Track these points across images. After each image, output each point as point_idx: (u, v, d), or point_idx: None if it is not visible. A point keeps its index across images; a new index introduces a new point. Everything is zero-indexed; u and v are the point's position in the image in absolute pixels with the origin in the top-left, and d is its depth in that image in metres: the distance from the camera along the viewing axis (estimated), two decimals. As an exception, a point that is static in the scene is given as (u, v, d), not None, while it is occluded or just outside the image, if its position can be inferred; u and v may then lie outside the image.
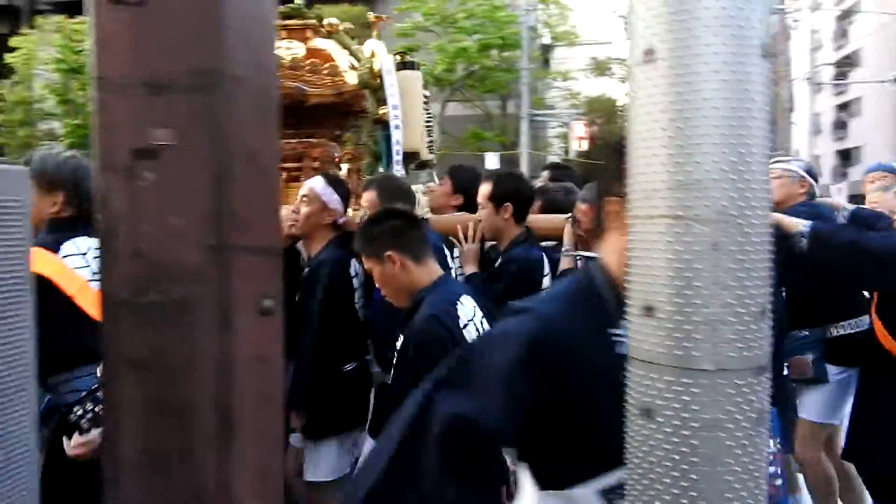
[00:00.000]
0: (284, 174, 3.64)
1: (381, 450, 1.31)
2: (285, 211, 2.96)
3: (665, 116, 0.86)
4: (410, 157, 4.05)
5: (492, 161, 14.24)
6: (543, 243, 3.17)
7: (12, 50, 20.08)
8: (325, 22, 3.97)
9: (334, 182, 3.08)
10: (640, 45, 0.90)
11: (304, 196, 3.01)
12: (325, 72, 3.65)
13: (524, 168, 15.48)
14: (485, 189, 3.02)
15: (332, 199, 2.98)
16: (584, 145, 17.71)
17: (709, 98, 0.84)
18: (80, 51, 18.40)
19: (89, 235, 2.14)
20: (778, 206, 2.84)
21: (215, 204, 0.86)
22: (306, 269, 2.97)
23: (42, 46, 20.20)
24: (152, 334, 0.88)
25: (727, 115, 0.84)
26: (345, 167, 4.08)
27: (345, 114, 3.94)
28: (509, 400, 1.19)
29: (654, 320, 0.86)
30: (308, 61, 3.69)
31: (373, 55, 3.84)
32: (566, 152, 21.74)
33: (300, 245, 3.14)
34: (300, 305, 2.88)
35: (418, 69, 4.07)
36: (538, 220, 3.18)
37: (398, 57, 4.09)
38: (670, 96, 0.86)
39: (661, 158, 0.87)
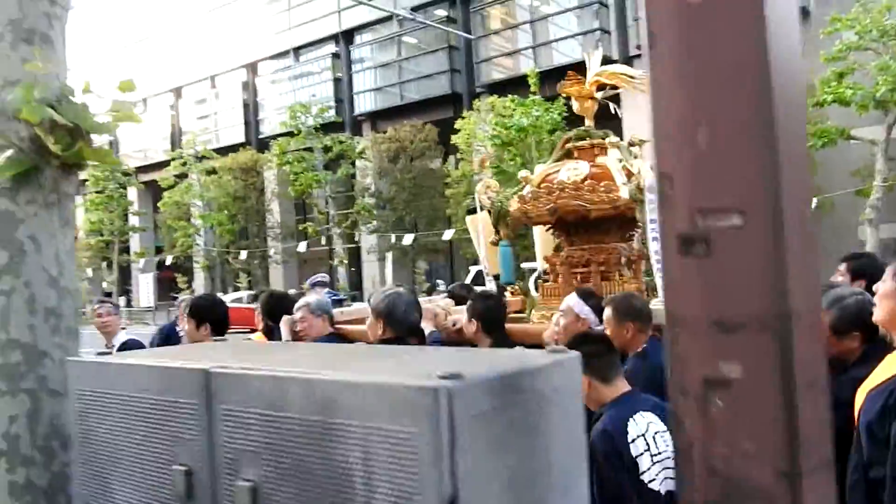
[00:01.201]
0: (578, 276, 4.35)
1: None
2: (552, 325, 3.56)
3: None
4: None
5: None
6: None
7: (457, 131, 23.41)
8: (607, 140, 4.48)
9: (586, 295, 3.55)
10: None
11: (561, 310, 3.48)
12: (602, 189, 4.14)
13: None
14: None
15: (584, 310, 3.44)
16: None
17: None
18: (511, 125, 20.61)
19: None
20: None
21: (785, 431, 0.94)
22: None
23: (479, 125, 23.19)
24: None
25: None
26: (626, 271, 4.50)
27: (623, 222, 4.40)
28: None
29: None
30: (586, 182, 4.23)
31: (639, 172, 4.15)
32: None
33: None
34: None
35: None
36: None
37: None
38: None
39: None
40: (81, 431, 1.70)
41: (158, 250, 34.45)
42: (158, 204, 32.09)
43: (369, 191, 27.30)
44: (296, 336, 4.06)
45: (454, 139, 23.53)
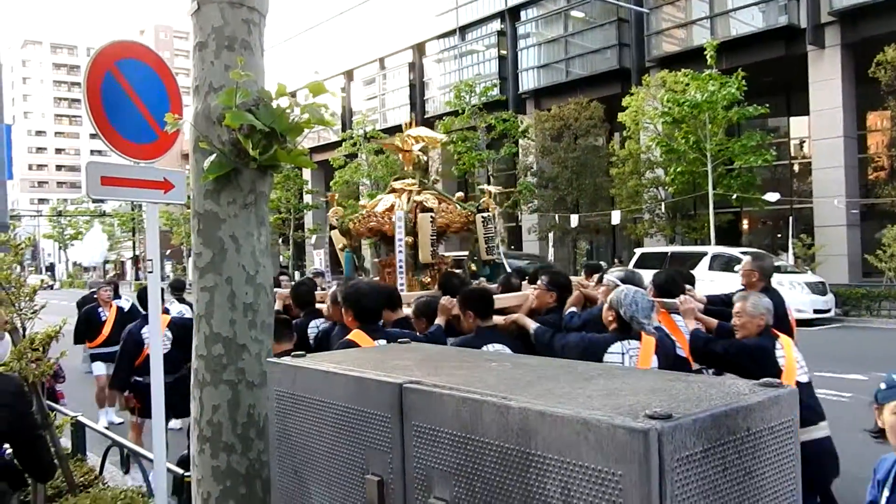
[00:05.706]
0: (387, 273, 6.51)
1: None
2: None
3: None
4: (427, 266, 6.45)
5: None
6: None
7: (624, 108, 22.62)
8: (398, 183, 6.87)
9: (345, 285, 4.88)
10: None
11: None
12: (387, 218, 6.42)
13: None
14: None
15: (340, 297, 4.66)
16: None
17: None
18: (684, 102, 19.62)
19: None
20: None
21: None
22: None
23: (648, 101, 22.25)
24: None
25: None
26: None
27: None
28: None
29: None
30: (385, 212, 6.51)
31: (401, 206, 6.47)
32: None
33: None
34: None
35: (431, 211, 6.32)
36: None
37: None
38: None
39: None
40: (279, 429, 1.78)
41: (330, 227, 36.31)
42: (330, 183, 33.67)
43: (531, 170, 27.10)
44: None
45: (621, 117, 22.75)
··········
> Work task: For this exercise, repeat exactly the lines of the data above from the one with "24: (152, 334, 0.88)" down to the one with "36: (538, 220, 3.18)", both end lines included.

> Solution:
24: (152, 334, 0.88)
25: (727, 115, 0.84)
26: (345, 167, 4.08)
27: (345, 114, 3.94)
28: (509, 400, 1.19)
29: (654, 320, 0.86)
30: (308, 61, 3.69)
31: (373, 55, 3.84)
32: (566, 152, 21.74)
33: (300, 245, 3.14)
34: (300, 305, 2.88)
35: (418, 69, 4.07)
36: (538, 220, 3.18)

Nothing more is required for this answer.